— Kaynak metin —
--
Prof. Dr. Sefa Saygılı

Bertrand RUSSELL (1872-1970)

Aristokrat bir aileden gelen Russell, yine büyücüleri yakan, cadı avına çıkan ve bilimin bulgularına zıt hükümler ihtiva eden İncil'i hatasız kabul eden Hıristiyanlığa karşı olduğu için dine düşman olmuştu. Russell'in yanlışı, İslam'ı bilmemesiydi.

İngiliz filozofudur. Pek eski ve ünlü Russell ailesindendir. Büyükbabası Lord John Russell, liberal bir milletvekili ve başbakandı (1848); ve hoşgörü sahibi bir insandı. Russell, babasını ve annesini pek erken kaybettiği için, dedesinin yanında büyüdü. Amcası ise aklını yitirmişti.

Russell'in dedesi İngiliz geleneklerine bağlı dindar bir adamdı. Ateist felsefenin düşmanıydı. Torunu Bertrand'a iyi bir tahsil yaptırmak istiyordu. Felsefeden hoşlanmazdı. Sık sık ona "Felsefe ile uğraşma; zira o içinden çıkılması zor bir bataklıktır. Girmesi kolay, çıkması çok zordur" diyordu.

Ünlü Cambridge Üniversitesi'ne girdiği zaman henüz 18 yaşında idi. Fransız ihtilali ile Batı dünyasını "hür düşünce akımları" adıyla saran "İnkârcı Felsefeler" İngiltere'yi de etkisi altına almıştı. Bu felsefelere karşı çıkanlar "gerici" damgası yiyordu. Genç Bertrand da "gerici ve tutucu" damgası yememek için, okul çevrelerinde, hür fikirli olduğunu göstermek istiyordu.

Bertrand'ın felsefe merakı sadece bu sebepten ileri gelmiyordu. Kendi yazdığı "Fikri Gelişmem" adlı makaleden takip edelim:

"İki yaşında iken annemin, üç yaşında iken de babamın ölmesi üzerine dedem Kont Russell'in evinde büyüdüm. Dedem, annem ve babam hakkında hiç bilgi vermiyor, onlarla ilgili sorularımı kızdığını belli etmeyerek geçiştiriyordu. Bu beni üzüyordu. Yirmi yaşına kadar onlar hakkında hiçbir bilgi edinemeyişim beni içten içe büyüyen bir ruhsal bunalıma itiyordu. Dedem niçin onlardan nefret ediyordu? Annem ve babam onu utandıracak ne yapmışlardı? Dedemin ısrarla felsefeden uzak durmamı istemesinin onlarla bir ilgisi var mıydı? İçimi kemiren sorular bir kördüğüm halini almıştı; annemi-babamı unutturmak isteyen bu yaşlı Lord'dan nefret ediyordum.
--
— Yazılı görev a —
Girdilerde "text De todas" geçen satırdan "Identify the document" geçen satıra kadar uzanan kısmı, "springboot" yerine "Spring Boot" koyarak güncelle ve yalnızca bu satırları yeniden yaz. Geri kalan her şey aynen kalsın.
--
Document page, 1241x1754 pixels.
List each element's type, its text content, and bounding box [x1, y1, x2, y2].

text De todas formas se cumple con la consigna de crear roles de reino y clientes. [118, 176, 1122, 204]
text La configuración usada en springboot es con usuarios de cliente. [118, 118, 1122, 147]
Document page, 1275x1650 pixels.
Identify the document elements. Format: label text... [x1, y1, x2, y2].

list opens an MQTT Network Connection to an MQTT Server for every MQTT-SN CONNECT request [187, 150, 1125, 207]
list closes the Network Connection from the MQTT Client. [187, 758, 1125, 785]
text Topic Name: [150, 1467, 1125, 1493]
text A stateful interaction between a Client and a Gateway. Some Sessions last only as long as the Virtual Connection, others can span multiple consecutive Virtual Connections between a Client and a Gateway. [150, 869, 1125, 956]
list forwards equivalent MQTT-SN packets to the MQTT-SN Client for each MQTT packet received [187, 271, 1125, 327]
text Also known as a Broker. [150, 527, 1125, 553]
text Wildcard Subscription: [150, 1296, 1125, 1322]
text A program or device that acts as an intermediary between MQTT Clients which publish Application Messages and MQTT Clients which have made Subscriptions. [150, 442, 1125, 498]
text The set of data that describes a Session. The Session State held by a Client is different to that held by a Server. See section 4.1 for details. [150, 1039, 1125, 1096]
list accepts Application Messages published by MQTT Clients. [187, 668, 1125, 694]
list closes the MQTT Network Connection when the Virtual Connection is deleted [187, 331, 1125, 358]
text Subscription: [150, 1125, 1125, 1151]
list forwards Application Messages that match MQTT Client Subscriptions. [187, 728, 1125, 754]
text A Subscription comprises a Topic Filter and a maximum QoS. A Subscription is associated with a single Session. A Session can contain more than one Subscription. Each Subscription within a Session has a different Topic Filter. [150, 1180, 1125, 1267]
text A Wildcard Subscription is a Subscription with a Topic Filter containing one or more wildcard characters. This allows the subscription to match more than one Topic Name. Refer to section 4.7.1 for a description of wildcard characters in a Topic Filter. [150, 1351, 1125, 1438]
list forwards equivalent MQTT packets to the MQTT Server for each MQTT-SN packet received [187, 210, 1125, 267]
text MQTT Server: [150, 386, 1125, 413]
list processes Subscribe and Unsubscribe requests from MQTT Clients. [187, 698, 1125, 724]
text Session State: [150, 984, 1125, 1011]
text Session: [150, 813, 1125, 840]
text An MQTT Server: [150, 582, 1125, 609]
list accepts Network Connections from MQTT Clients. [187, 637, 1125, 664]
--
— Yazılı görev b —
Aşağıdaki ifadelerin Russell hakkındaki metinle uyuşup uyuşmadığını belirt: (i) Russell, Cambridge Üniversitesi'ne girdiğinde 18 yaşındaydı. (ii) Russell'ın dedesi felsefeden hoşlanırdı. (iii) Russell'ın annesi, Russell üç yaşındayken öldü.

— Beklenen cevap a —
text De todas formas se cumple con la consigna de crear roles de reino y clientes. [118, 176, 1122, 204]
text La configuración usada en Spring Boot es con usuarios de cliente. [118, 118, 1122, 147]
Document page, 1275x1650 pixels.
Identify the document elements. Format: label text... [x1, y1, x2, y2].

— Beklenen cevap b —
(i) Evet: "Ünlü Cambridge Üniversitesi'ne girdiği zaman henüz 18 yaşında idi."
(ii) Hayır: "Felsefeden hoşlanmazdı."
(iii) Hayır: "İki yaşında iken annemin, üç yaşında iken de babamın ölmesi üzerine"